Meu pai tem cabelo branco, mas às vezes fala como quem ainda guarda uma fisgada de adolescência no peito. Anda mais devagar, mas ainda arruma briga com o tempo — porque, para ele, o tempo é só um detalhe teimoso que insiste em envelhecer as pessoas erradas.
Ele é idoso, sim, o calendário garante. Mas há dias em que vejo nele o menino que talvez nunca tenha crescido por inteiro — aquele que ri sozinho vendo vídeo bobo, que fica admirado com qualquer passarinho pousado na grade da janela ou com o tamanho do leixe na pescaria, que fica bravo como se o mundo tivesse lhe roubado o último pedaço de chocolate.
Outras vezes, ele é só homem. Um homem inteiro, cheio de silêncios que carregam o peso de quem já viu demais.

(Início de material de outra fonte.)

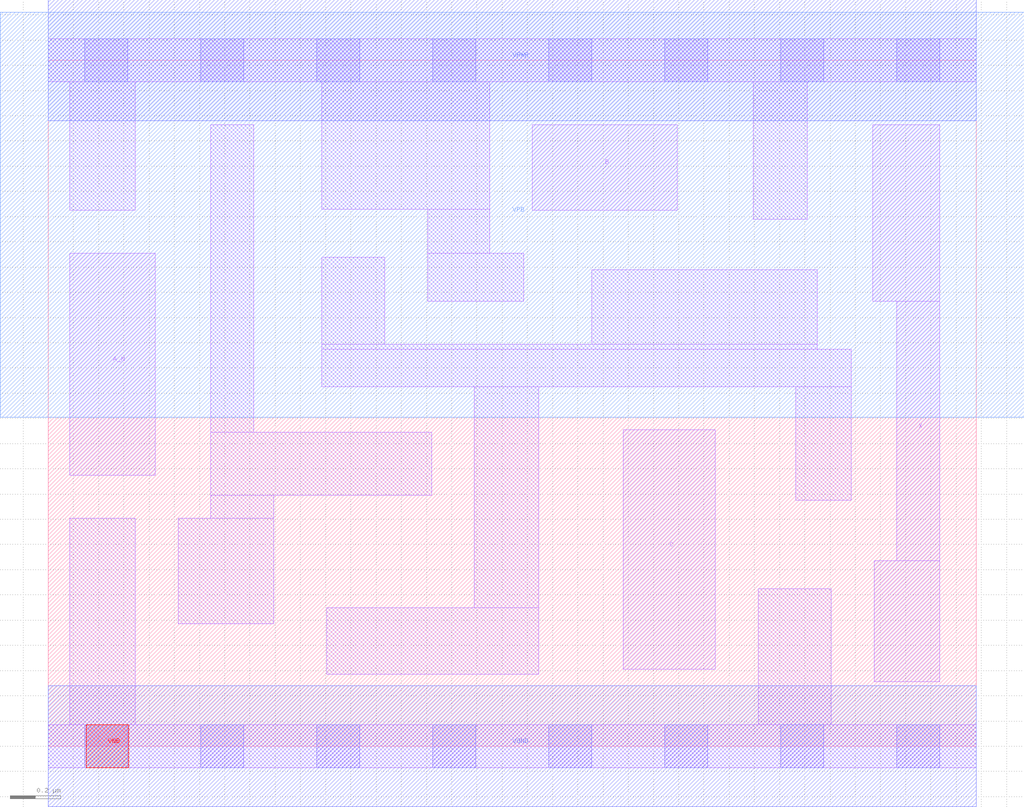
<source format=lef>
# Copyright 2020 The SkyWater PDK Authors
#
# Licensed under the Apache License, Version 2.0 (the "License");
# you may not use this file except in compliance with the License.
# You may obtain a copy of the License at
#
#     https://www.apache.org/licenses/LICENSE-2.0
#
# Unless required by applicable law or agreed to in writing, software
# distributed under the License is distributed on an "AS IS" BASIS,
# WITHOUT WARRANTIES OR CONDITIONS OF ANY KIND, either express or implied.
# See the License for the specific language governing permissions and
# limitations under the License.
#
# SPDX-License-Identifier: Apache-2.0

VERSION 5.7 ;
  NOWIREEXTENSIONATPIN ON ;
  DIVIDERCHAR "/" ;
  BUSBITCHARS "[]" ;
PROPERTYDEFINITIONS
  MACRO maskLayoutSubType STRING ;
  MACRO prCellType STRING ;
  MACRO originalViewName STRING ;
END PROPERTYDEFINITIONS
MACRO sky130_fd_sc_hdll__and3b_1
  CLASS CORE ;
  FOREIGN sky130_fd_sc_hdll__and3b_1 ;
  ORIGIN  0.000000  0.000000 ;
  SIZE  3.680000 BY  2.720000 ;
  SYMMETRY X Y R90 ;
  SITE unithd ;
  PIN A_N
    ANTENNAGATEAREA  0.138600 ;
    DIRECTION INPUT ;
    USE SIGNAL ;
    PORT
      LAYER li1 ;
        RECT 0.085000 1.075000 0.425000 1.955000 ;
    END
  END A_N
  PIN B
    ANTENNAGATEAREA  0.138600 ;
    DIRECTION INPUT ;
    USE SIGNAL ;
    PORT
      LAYER li1 ;
        RECT 1.920000 2.125000 2.495000 2.465000 ;
    END
  END B
  PIN C
    ANTENNAGATEAREA  0.138600 ;
    DIRECTION INPUT ;
    USE SIGNAL ;
    PORT
      LAYER li1 ;
        RECT 2.280000 0.305000 2.645000 1.255000 ;
    END
  END C
  PIN VGND
    ANTENNADIFFAREA  0.470450 ;
    DIRECTION INOUT ;
    USE SIGNAL ;
    PORT
      LAYER met1 ;
        RECT 0.000000 -0.240000 3.680000 0.240000 ;
    END
  END VGND
  PIN VPWR
    ANTENNADIFFAREA  0.591300 ;
    DIRECTION INOUT ;
    USE SIGNAL ;
    PORT
      LAYER met1 ;
        RECT 0.000000 2.480000 3.680000 2.960000 ;
    END
  END VPWR
  PIN X
    ANTENNADIFFAREA  0.439000 ;
    DIRECTION OUTPUT ;
    USE SIGNAL ;
    PORT
      LAYER li1 ;
        RECT 3.270000 1.765000 3.535000 2.465000 ;
        RECT 3.275000 0.255000 3.535000 0.735000 ;
        RECT 3.365000 0.735000 3.535000 1.765000 ;
    END
  END X
  PIN VNB
    DIRECTION INOUT ;
    USE GROUND ;
    PORT
      LAYER pwell ;
        RECT 0.150000 -0.085000 0.320000 0.085000 ;
    END
  END VNB
  PIN VPB
    DIRECTION INOUT ;
    USE POWER ;
    PORT
      LAYER nwell ;
        RECT -0.190000 1.305000 3.870000 2.910000 ;
    END
  END VPB
  OBS
    LAYER li1 ;
      RECT 0.000000 -0.085000 3.680000 0.085000 ;
      RECT 0.000000  2.635000 3.680000 2.805000 ;
      RECT 0.085000  0.085000 0.345000 0.905000 ;
      RECT 0.085000  2.125000 0.345000 2.635000 ;
      RECT 0.515000  0.485000 0.895000 0.905000 ;
      RECT 0.645000  0.905000 0.895000 0.995000 ;
      RECT 0.645000  0.995000 1.520000 1.245000 ;
      RECT 0.645000  1.245000 0.815000 2.465000 ;
      RECT 1.085000  1.425000 3.185000 1.575000 ;
      RECT 1.085000  1.575000 3.050000 1.595000 ;
      RECT 1.085000  1.595000 1.335000 1.940000 ;
      RECT 1.085000  2.130000 1.750000 2.635000 ;
      RECT 1.105000  0.285000 1.945000 0.550000 ;
      RECT 1.505000  1.765000 1.885000 1.955000 ;
      RECT 1.505000  1.955000 1.750000 2.130000 ;
      RECT 1.690000  0.550000 1.945000 1.425000 ;
      RECT 2.155000  1.595000 3.050000 1.890000 ;
      RECT 2.795000  2.090000 3.010000 2.635000 ;
      RECT 2.815000  0.085000 3.105000 0.625000 ;
      RECT 2.965000  0.975000 3.185000 1.425000 ;
    LAYER mcon ;
      RECT 0.145000 -0.085000 0.315000 0.085000 ;
      RECT 0.145000  2.635000 0.315000 2.805000 ;
      RECT 0.605000 -0.085000 0.775000 0.085000 ;
      RECT 0.605000  2.635000 0.775000 2.805000 ;
      RECT 1.065000 -0.085000 1.235000 0.085000 ;
      RECT 1.065000  2.635000 1.235000 2.805000 ;
      RECT 1.525000 -0.085000 1.695000 0.085000 ;
      RECT 1.525000  2.635000 1.695000 2.805000 ;
      RECT 1.985000 -0.085000 2.155000 0.085000 ;
      RECT 1.985000  2.635000 2.155000 2.805000 ;
      RECT 2.445000 -0.085000 2.615000 0.085000 ;
      RECT 2.445000  2.635000 2.615000 2.805000 ;
      RECT 2.905000 -0.085000 3.075000 0.085000 ;
      RECT 2.905000  2.635000 3.075000 2.805000 ;
      RECT 3.365000 -0.085000 3.535000 0.085000 ;
      RECT 3.365000  2.635000 3.535000 2.805000 ;
  END
  PROPERTY maskLayoutSubType "abstract" ;
  PROPERTY prCellType "standard" ;
  PROPERTY originalViewName "layout" ;
END sky130_fd_sc_hdll__and3b_1
END LIBRARY

</source>
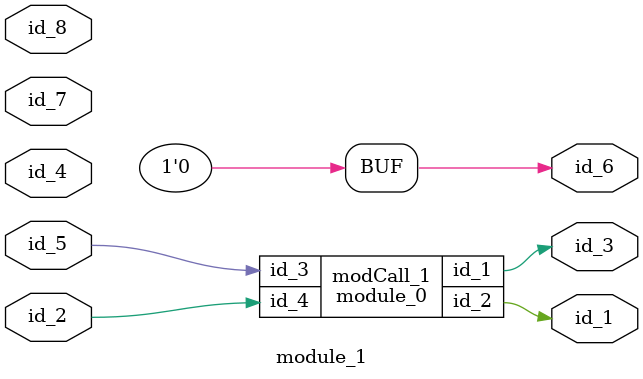
<source format=v>
module module_0 (
    id_1,
    id_2,
    id_3,
    id_4
);
  input wire id_4;
  input wire id_3;
  output wire id_2;
  output wire id_1;
  wire id_5;
  assign id_2 = id_3;
  wire id_6;
  wire id_7;
endmodule
module module_1 (
    id_1,
    id_2,
    id_3,
    id_4,
    id_5,
    id_6,
    id_7,
    id_8
);
  input wire id_8;
  input wire id_7;
  output wire id_6;
  inout wire id_5;
  input wire id_4;
  output wire id_3;
  inout wire id_2;
  output wire id_1;
  always id_6 <= id_4;
  module_0 modCall_1 (
      id_3,
      id_1,
      id_5,
      id_2
  );
  assign id_6 = 1'b0;
endmodule

</source>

Um homem que não se declara com palavras, mas oferece a última xícara de café, ou pergunta se já comi, como quem diz “eu te amo” com atenção e cuidado.
E quando ele me conta histórias da juventude, do tempo em que andava de bicicleta ou tomava banho de rio, seus olhos brilham com um entusiasmo que não se dobra à velhice. Ele se torna adolescente ali mesmo na sala, com os pés dentro da memória e o riso solto como se o mundo ainda fosse uma descoberta nova.
Vê-lo assim — idoso, homem, adolescente, criança — é como assistir a um filme sem começo ou fim. Um filme feito de cenas que se sobrepõem, onde a cronologia perde para a alma.
Meu pai não é só o que o tempo fez dele. É também tudo o que resistiu ao tempo. E isso, nem os anos conseguem apagar.